Typically, prospects are move down funnel to opportunities when:
- Sales is working on proposals and negotiating the terms of the deal
- They are speaking directly with the ultimate decision maker(s)
You have to be really ruthless about qualifications here. Salespeople that spend time on proposals that don’t close are wasting a tremendous amount of valuable time.
By this point, all of the BANT framework elements need to be absolutely rock solid. Your team has done enough research to make sure that the company has the budget and is willing to spend. This is the right time for the company to make this purchase. There is urgency in ongoing conversations.
And most of all, your team is dead sure that the person they are speaking with actually has the authority to rubber stamp the final payment. There is no sense in putting together a proposal for someone who is really interested but doesn’t have purchasing power.
Step 3: Add in the standard pipeline stages
At the top of the funnel you add all your sources of leads: these are the contacts that come from inbound marketing, PPC, organic search, business development, or purchased lists.
In the first two steps, you set up the rules for how a lead → prospect, and a prospect → opportunity, so the hard part is done.
The middle of your funnel is ready to rock.
Now just add the close at the bottom of the funnel, and you will have captured the complete process:
The transition from opportunity to closed is straightforward. Do you close the deal, or not?
There are really only three outcomes you need to track:
- Closed – Won: You successfully closed the opportunity and they made a purchase.
- Closed – Lost: You did not close the opportunity, and it doesn’t make sense to pursue.
- Closed – Lost CBQ: You did not close the opportunity, but it’s worth checking back quarterly.

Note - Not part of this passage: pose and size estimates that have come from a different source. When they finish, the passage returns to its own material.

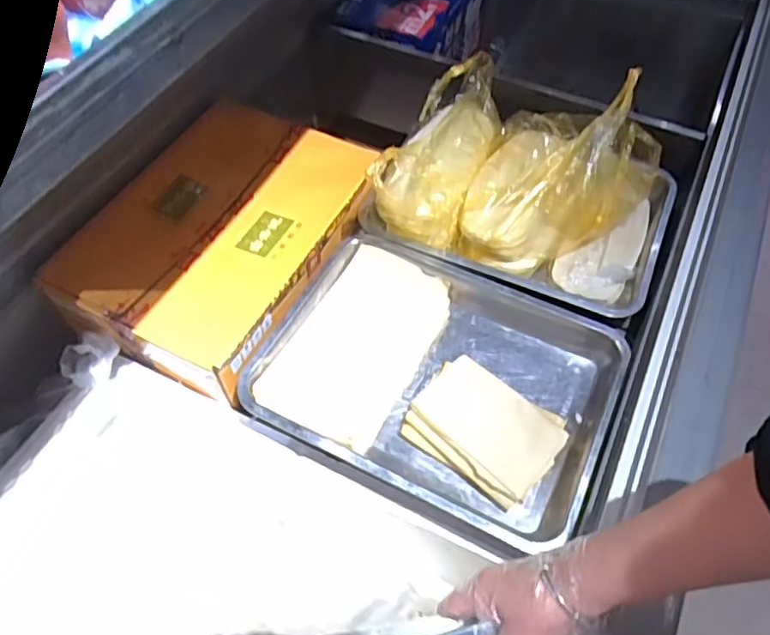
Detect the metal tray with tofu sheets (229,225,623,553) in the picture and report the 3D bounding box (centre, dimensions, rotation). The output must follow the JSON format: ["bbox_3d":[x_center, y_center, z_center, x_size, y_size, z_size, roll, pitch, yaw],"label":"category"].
[{"bbox_3d":[0.061,0.073,0.741,0.387,0.063,0.293,22,58,15],"label":"metal tray with tofu sheets"}]

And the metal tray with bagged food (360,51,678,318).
[{"bbox_3d":[0.193,-0.209,0.843,0.367,0.153,0.363,21,58,14],"label":"metal tray with bagged food"}]

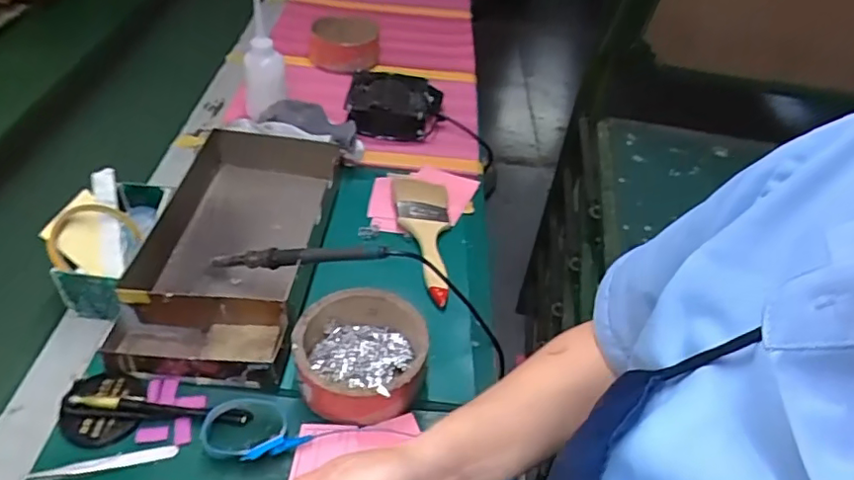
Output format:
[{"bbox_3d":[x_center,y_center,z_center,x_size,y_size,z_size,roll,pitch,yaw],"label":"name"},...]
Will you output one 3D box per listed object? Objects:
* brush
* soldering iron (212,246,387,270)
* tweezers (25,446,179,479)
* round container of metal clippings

I’m not going to belabor the point here. Either you win or lose the deal. And, if you lose the deal, record whether or not it’s worth reaching out at a later date. Sometimes it really is a timing issue. Next quarter could be sunnier skies for a deal.
A lot of the time, though, a final no is it. And you want to make sure that a future rep doesn’t go down the same road to nowhere with this seemingly promising account.
Congratulations. You are done, and it probably hasn’t even been an hour yet.
Getting Leads For a Sales Funnel
If you don’t have any leads, you have a ton of options for getting them. The best way will depend on your budget and the skills of your team.
For the fastest results, start cold calling. I know it is brutal, but it works and you will learn a ton of great information about what your target audience really cares about.
You can buy lists of contacts to start calling or you can build your own list.
Purchased lists are never that great, in my experience, so I’d recommend list-building on your own.
This is hard, gritty work, but you can use the internet and common sense to run down the contact information for businesses that are likely to want your product. Using services like SignalHire and Hunter.io can help you find valid contact information for the right person at the organization to talk to.
In addition to cold calling, there is email marketing, which is a lot less expensive to scale. These campaigns are also a lot easier to run and track, so you should definitely consider this option if you are going to the trouble of list-building.
Using paid advertising is another method with a fast turnaround time. In this case, you’ll want to direct ads to a landing page where you can capture leads.
Of course, paid search can get pretty expensive, but generating leads through organic search will take months (at best) if you are starting from scratch with no inbound flow yet.
Social media marketing may be of value if you have a strong presence already, but the quality of leads that come in through this channel vary widely. Yes, it’s becoming more important for B2B brands, but it’s not always going to deliver the most high-intent traffic.
Digital marketing strategies work. Keep experimenting. You will find the right channel and get the leads you need for your sales funnel.